## TEXTE FOURNI:
● ● ●
Comment abordez-vous l’étude, puis la caractérisation d’un nouveau personnage ?
Dans un premier temps, je parcours rapidement la partition afin de m’assurer que le rôle dans son ensemble et en particulier, sa tessiture, peuvent me convenir. Je lis la littérature disponible, surtout pour les personnages historiques, puis le livret. Si le rôle n’est pas adapté à mon instrument, s’il n’est pas dans mes cordes (éclat de rire !), je ne l’aborde pas, parfois à regret ! Je rêverais de chanter Floria Tosca, mais je réalise qu’à l’heure actuelle, cette héroïne puccinienne n’est pas pour moi. Pour l’étude même, après une première lecture, je déchiffre chronologiquement la partition et la travaille en solfiant. Je m’attache aussi à mémoriser tous les autres rôles. J’écoute parfois des enregistrements, pour m’inspirer de la couleur générale de l’œuvre.
Selon vous, quel devrait être le rôle d’un bon metteur en scène ?
Actuellement, beaucoup de metteurs en scène sont des transfuges du théâtre. Or, il est si important de parfaitement connaître et comprendre la musique, avoir une réelle appréciation de la typologie vocale … Le metteur en scène devrait être en mesure de comprendre qu’un artiste lyrique ne peut guère réaliser à la scène ce qui est demandé à un acteur ! Ce serait un long débat ! Heureusement, j’ai rencontré des metteurs en scène consciencieux et scrupuleux : pour évoquer Guy Joosten, qui est l’un de ceux-ci, je suis heureuse de mon travail avec lui. Il comprend réellement l’œuvre, il connaît chaque mot du livret, en attachant une importance capitale à l’interaction entre la musique et les paroles. Il décortique pour ainsi dire le livret en regard de la musique, il fait revivre scrupuleusement cette interaction, cette dynamique et donc la synergie entre les deux. Il est attentif au moindre détail, ce que j’apprécie énormément. Nous avons vécu une parfaite collaboration avec le chef d’orchestre, Julian Reynolds qui, dans cette production, s’est fort bien acquitté d’une lourde tâche. Je vous rappelle que la configuration des lieux n’était pas des plus aisées pour le chef.
● ● ●
## L'EXERCICE:
Restituez mot pour mot le passage du texte fourni qui commence à « Comment abordez-vous l’étude, puis » et se termine à « générale de l’œuvre. ».

## DONNÉES FOURNIES:
● ● ●
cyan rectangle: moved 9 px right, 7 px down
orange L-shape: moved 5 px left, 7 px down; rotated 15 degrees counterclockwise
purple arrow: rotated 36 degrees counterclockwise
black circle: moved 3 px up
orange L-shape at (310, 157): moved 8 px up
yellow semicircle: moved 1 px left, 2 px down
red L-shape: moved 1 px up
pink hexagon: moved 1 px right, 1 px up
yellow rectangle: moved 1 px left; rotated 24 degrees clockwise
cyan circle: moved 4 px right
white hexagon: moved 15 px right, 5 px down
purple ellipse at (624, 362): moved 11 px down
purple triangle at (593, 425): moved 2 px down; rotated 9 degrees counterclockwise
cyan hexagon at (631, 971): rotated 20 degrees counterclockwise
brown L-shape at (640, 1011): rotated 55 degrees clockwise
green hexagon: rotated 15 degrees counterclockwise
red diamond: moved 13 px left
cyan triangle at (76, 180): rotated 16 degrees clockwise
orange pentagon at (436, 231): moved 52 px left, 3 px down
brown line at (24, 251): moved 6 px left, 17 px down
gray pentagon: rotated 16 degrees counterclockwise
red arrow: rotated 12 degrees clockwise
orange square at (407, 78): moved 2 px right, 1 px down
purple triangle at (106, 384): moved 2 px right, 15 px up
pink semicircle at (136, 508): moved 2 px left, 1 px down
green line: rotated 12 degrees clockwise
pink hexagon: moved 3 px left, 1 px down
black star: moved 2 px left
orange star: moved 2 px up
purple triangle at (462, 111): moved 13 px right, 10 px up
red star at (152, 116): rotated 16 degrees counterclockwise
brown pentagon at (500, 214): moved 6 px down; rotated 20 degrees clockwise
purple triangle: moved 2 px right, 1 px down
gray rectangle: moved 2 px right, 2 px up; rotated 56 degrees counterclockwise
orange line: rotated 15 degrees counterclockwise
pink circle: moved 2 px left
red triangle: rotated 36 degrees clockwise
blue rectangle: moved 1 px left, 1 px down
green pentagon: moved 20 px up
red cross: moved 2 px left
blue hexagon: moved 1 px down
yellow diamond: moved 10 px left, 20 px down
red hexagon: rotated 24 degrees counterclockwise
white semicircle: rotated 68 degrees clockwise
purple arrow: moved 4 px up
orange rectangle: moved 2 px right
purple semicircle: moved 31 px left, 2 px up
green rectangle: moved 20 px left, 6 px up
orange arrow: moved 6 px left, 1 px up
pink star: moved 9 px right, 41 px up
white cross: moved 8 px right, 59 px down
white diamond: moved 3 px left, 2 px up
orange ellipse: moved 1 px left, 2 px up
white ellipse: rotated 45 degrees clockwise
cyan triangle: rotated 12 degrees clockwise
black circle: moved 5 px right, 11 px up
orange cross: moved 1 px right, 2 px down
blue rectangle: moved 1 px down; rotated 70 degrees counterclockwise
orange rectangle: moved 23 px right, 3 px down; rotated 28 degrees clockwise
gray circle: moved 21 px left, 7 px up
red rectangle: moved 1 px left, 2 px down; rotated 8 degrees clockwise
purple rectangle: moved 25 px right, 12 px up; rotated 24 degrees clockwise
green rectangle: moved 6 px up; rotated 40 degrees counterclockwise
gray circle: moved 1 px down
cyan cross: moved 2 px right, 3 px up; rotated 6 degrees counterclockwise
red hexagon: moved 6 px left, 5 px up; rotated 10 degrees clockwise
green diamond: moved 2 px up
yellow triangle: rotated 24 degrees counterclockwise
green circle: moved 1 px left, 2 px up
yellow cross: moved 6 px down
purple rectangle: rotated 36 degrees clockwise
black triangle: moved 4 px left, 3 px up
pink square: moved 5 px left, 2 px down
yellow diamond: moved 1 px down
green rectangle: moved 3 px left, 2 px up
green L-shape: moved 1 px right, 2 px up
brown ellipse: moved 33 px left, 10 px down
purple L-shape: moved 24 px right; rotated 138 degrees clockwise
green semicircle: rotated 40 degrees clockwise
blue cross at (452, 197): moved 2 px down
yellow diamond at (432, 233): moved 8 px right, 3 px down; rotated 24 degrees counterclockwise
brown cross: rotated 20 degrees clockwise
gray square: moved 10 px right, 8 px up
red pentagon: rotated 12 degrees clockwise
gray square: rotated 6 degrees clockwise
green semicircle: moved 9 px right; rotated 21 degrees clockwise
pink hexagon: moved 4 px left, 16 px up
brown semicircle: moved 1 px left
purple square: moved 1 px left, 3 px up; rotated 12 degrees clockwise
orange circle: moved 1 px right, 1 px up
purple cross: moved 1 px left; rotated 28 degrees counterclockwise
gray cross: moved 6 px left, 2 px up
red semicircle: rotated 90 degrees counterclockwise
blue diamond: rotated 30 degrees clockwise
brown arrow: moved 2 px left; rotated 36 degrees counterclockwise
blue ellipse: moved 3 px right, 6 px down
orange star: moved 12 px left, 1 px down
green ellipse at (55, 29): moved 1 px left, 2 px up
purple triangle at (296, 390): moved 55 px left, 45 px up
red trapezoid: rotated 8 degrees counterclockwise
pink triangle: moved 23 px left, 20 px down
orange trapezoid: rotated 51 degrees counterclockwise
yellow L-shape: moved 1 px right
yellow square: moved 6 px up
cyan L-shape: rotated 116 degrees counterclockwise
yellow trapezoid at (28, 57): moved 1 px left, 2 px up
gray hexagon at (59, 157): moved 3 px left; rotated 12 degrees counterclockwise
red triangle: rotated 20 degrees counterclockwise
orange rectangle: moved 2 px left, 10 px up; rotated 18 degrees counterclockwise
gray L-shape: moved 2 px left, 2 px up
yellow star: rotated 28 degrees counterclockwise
● ● ●
## RÉPONSE RÉDIGÉE:
Comment abordez-vous l’étude, puis la caractérisation d’un nouveau personnage ?
Dans un premier temps, je parcours rapidement la partition afin de m’assurer que le rôle dans son ensemble et en particulier, sa tessiture, peuvent me convenir. Je lis la littérature disponible, surtout pour les personnages historiques, puis le livret. Si le rôle n’est pas adapté à mon instrument, s’il n’est pas dans mes cordes (éclat de rire !), je ne l’aborde pas, parfois à regret ! Je rêverais de chanter Floria Tosca, mais je réalise qu’à l’heure actuelle, cette héroïne puccinienne n’est pas pour moi. Pour l’étude même, après une première lecture, je déchiffre chronologiquement la partition et la travaille en solfiant. Je m’attache aussi à mémoriser tous les autres rôles. J’écoute parfois des enregistrements, pour m’inspirer de la couleur générale de l’œuvre.